GCC 4.6 Compiler Performance With AVX

Collapse
X
  • Filter
  • Time
  • Show
Clear All
new posts

  • phoronix
    started a topic GCC 4.6 Compiler Performance With AVX

    GCC 4.6 Compiler Performance With AVX

    Phoronix: GCC 4.6 Compiler Performance With AVX

    While we are still battling issues with the Intel Linux graphics driver in getting that running properly with Intel's new Sandy Bridge CPUs (at least Intel's Jesse Barnes is now able to reproduce the most serious problem we've been facing, but we'll save the new graphics information for another article), the CPU performance continues to be very compelling. Two weeks ago we published the Intel Core i5 2500K Linux benchmarks that showed just how well this quad-core CPU that costs a little more than $200 USD is able to truly outperform previous generations of Intel hardware. That was just with running the standard open-source benchmarks and other Linux software, which has not been optimized for Intel's latest micro-architecture. Version 4.6 of the GNU Compiler Collection (GCC) though is gearing up for release and it will bring support for the AVX extensions. In this article, we are benchmarking GCC 4.6 on a Sandy Bridge system to see what benefits there are to enabling the Core i7 AVX optimizations.

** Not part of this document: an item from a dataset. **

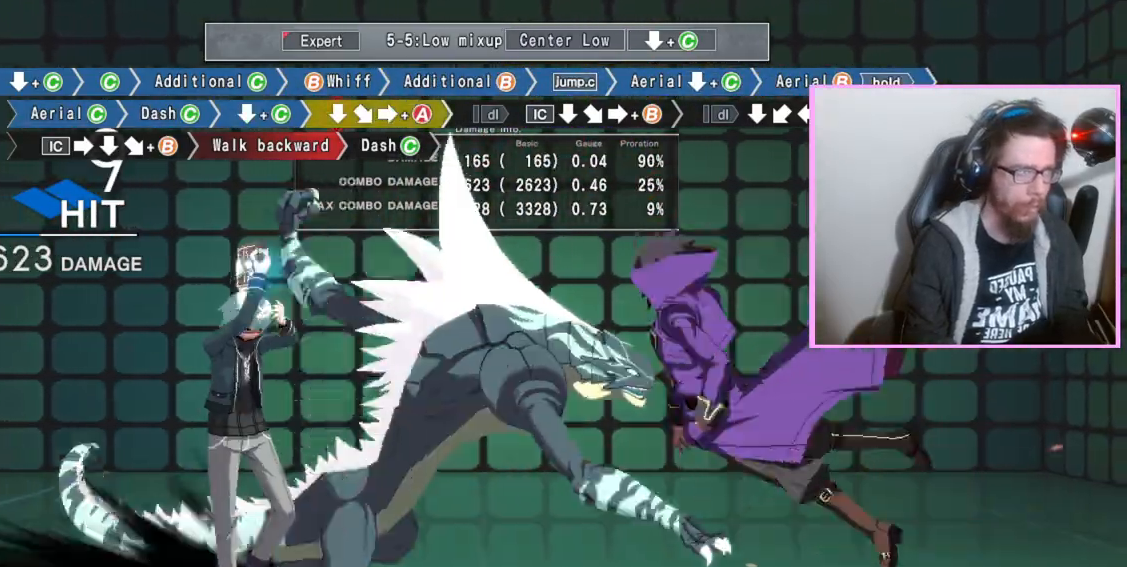
{"buttons": ["B"], "events": [[50, "A", "up"], [150, "B", "down"], [167, "DPAD_DOWN", "down"], [217, "DPAD_RIGHT", "down"], [233, "DPAD_DOWN", "up"], [267, "DPAD_RIGHT", "up"]]}
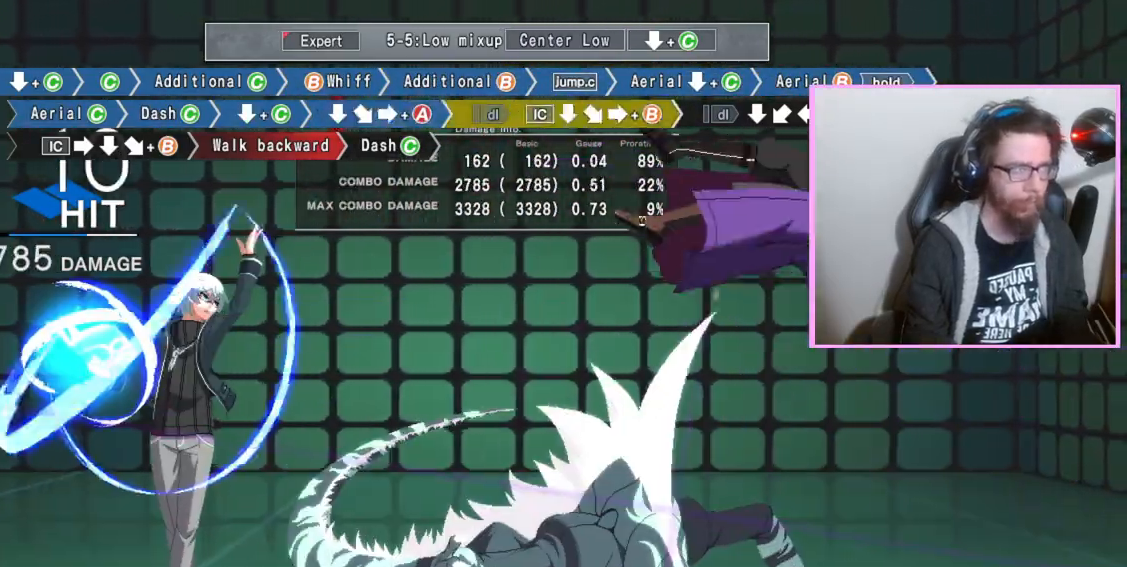
{"buttons": ["B"], "events": [[233, "DPAD_DOWN", "down"], [250, "B", "up"], [350, "DPAD_DOWN", "up"], [383, "B", "down"]]}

    http://www.phoronix.com/vr.php?view=15665

  • baryluk
    replied
    Lots of regressions, but it have big potential of providigin some really good improvements in some areas. Even 10% in some tests which is very good result!

    Leave a comment:


  • sabriah
    replied
    Originally posted by dirtyepic View Post
    the compiler that gets installed is _always_ compiled with itself.
    Thanks for that!

    Leave a comment:


  • dirtyepic
    replied
    Originally posted by sabriah View Post
    IIRC, binaries made by compilers compiled themselves by a new compiler benefit too.

    The idea is as outlined below.

    Binary B1 made by compiler C1 itself compiled with C1 gives performance P1.

    Binary B2 made by compiler C2 itself compiled with C1 gives performance P2, where P2 > P1.

    Binary B3 made by compiler C2 itself compiled with C2 gives performance P3, where P3 > P2 > P1.

    Is that true, or is P2 = P3?

    Thanks for any insightful comments!
    GCC is built in a three-stage bootstrap, meaning the compiler that gets installed is _always_ compiled with itself.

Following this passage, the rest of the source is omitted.